Last, but not least, outra linhagem que comanda os trabalhos na EPM é formada por três gerações da família Silva. Eles mesmos, os Silva do pandeiro – avô, pai e neto. O couro come a partir do patriarca das platinelas, Jorginho do Pandeiro, que toca desde os 14 anos e viveu a era de ouro do rádio brasileiro, ao lado de astros e estrelas como Sílvio Caldas, Elizeth Cardoso e Carlos Galhardo, entre outros, até os dias de hoje, quando acompanha craques da estirpe de Paulinho da Viola ou Chico Buarque. Jorginho integra há 40 anos uma das maiores referências do choro, o conjunto Época de Ouro, criado por Jacob do Bandolim. É irmão do genial Horondino Silva, o Dino Sete Cordas, que se fosse vivo, quem sabe, também estaria dando aulas na EPM. O percussionista Celsinho Silva, filho de Jorginho, outro pioneiro e um dos mais bem-humorados professores da Escola Portátil, também já encontrou seu lugar entre os grandes pandeiristas e chorões do Brasil, desde sua estreia no grupo Os Carioquinhas, do qual também fizeram parte Raphael Rabello, Luciana Rabello e Maurício Carrilho. Integra também o Nó em Pingo d´Água e há 30 anos faz parte do grupo que acompanha Paulinho da Viola. Com esse DNA todo que vem no sangue, não teve jeito: Eduardo Silva, também professor da EPM, deu continuidade à arte do pai e do avô. Embora seja o mais novo dos três, é o único que não tem inho no nome artístico. Eduardo é fundador do Regional Carioca e toca e/ou já tocou em grupos importantes como o Sarau.

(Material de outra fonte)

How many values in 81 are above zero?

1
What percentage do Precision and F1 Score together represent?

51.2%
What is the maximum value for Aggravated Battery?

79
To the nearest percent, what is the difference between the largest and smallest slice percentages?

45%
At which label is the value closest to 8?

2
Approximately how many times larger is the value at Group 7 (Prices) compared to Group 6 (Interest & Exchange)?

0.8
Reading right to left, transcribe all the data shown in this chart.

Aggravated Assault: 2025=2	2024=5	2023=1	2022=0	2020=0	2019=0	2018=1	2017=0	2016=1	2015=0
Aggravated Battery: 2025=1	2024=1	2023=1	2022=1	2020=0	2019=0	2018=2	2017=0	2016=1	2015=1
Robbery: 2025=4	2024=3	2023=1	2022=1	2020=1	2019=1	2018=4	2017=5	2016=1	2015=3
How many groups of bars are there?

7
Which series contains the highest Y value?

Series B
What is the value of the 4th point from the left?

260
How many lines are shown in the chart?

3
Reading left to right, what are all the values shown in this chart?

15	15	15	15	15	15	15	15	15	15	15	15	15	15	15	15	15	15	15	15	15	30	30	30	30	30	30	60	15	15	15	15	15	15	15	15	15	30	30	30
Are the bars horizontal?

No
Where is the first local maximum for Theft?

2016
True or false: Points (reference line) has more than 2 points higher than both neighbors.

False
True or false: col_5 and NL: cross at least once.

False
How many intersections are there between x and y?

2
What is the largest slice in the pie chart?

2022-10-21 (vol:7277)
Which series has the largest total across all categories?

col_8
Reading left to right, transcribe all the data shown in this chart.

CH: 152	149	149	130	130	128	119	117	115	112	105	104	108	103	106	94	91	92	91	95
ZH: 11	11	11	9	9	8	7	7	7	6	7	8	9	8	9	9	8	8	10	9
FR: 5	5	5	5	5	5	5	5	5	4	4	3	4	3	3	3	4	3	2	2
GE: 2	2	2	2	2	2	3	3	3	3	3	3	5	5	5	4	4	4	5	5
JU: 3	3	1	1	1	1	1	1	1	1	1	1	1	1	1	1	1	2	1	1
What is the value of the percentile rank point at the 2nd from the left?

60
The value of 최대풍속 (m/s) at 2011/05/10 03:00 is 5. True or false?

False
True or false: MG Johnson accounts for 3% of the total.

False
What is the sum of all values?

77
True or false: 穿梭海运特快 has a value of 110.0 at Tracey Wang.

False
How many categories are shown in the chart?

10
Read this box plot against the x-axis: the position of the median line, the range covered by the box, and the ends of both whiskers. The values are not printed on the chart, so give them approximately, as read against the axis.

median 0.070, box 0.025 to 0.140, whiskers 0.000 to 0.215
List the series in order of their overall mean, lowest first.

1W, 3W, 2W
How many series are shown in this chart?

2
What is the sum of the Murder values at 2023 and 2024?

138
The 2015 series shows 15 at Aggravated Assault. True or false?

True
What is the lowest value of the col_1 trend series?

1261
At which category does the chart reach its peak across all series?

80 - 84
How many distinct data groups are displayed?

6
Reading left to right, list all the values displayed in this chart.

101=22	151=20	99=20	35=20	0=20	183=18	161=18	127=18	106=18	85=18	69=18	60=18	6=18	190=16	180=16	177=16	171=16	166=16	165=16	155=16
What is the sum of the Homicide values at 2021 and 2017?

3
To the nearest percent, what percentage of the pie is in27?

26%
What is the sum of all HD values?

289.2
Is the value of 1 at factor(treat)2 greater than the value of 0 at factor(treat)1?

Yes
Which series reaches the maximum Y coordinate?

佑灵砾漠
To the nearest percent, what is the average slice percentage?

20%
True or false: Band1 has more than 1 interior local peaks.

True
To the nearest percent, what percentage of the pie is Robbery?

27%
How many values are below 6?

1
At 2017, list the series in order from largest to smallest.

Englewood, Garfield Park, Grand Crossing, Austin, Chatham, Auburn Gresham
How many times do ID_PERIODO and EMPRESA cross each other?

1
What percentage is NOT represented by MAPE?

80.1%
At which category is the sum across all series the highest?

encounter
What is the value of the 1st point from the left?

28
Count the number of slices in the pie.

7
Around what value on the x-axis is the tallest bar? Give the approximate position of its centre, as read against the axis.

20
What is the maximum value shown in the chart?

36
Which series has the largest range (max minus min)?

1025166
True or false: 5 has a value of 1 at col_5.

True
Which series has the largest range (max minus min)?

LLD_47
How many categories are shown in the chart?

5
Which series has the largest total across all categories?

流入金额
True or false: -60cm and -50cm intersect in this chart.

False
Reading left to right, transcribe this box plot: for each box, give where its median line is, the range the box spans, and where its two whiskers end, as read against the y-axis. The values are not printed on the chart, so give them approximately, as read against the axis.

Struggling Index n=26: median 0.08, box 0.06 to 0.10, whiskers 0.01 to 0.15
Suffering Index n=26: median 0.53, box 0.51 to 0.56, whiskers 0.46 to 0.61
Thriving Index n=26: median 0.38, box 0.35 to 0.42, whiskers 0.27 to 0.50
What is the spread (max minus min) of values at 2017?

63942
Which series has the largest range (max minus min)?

Pois é, e além desse pessoal todo já citado, a EPM conta também, no seu corpo docente, com o talento do percussionista Oscar Bolão, dos bandolinistas Pedro Amorim e Marcílio Lopes, do pianista Cristóvão Bastos, dos cavaquinistas Jayme Vignoli e Ignez Perdigão, do violonista Luiz Flávio Alcofra, da flautista Naomi Kumamoto, da cantora, instrumentista e fera em harmonia Bia Paes Leme, entre tantos outros.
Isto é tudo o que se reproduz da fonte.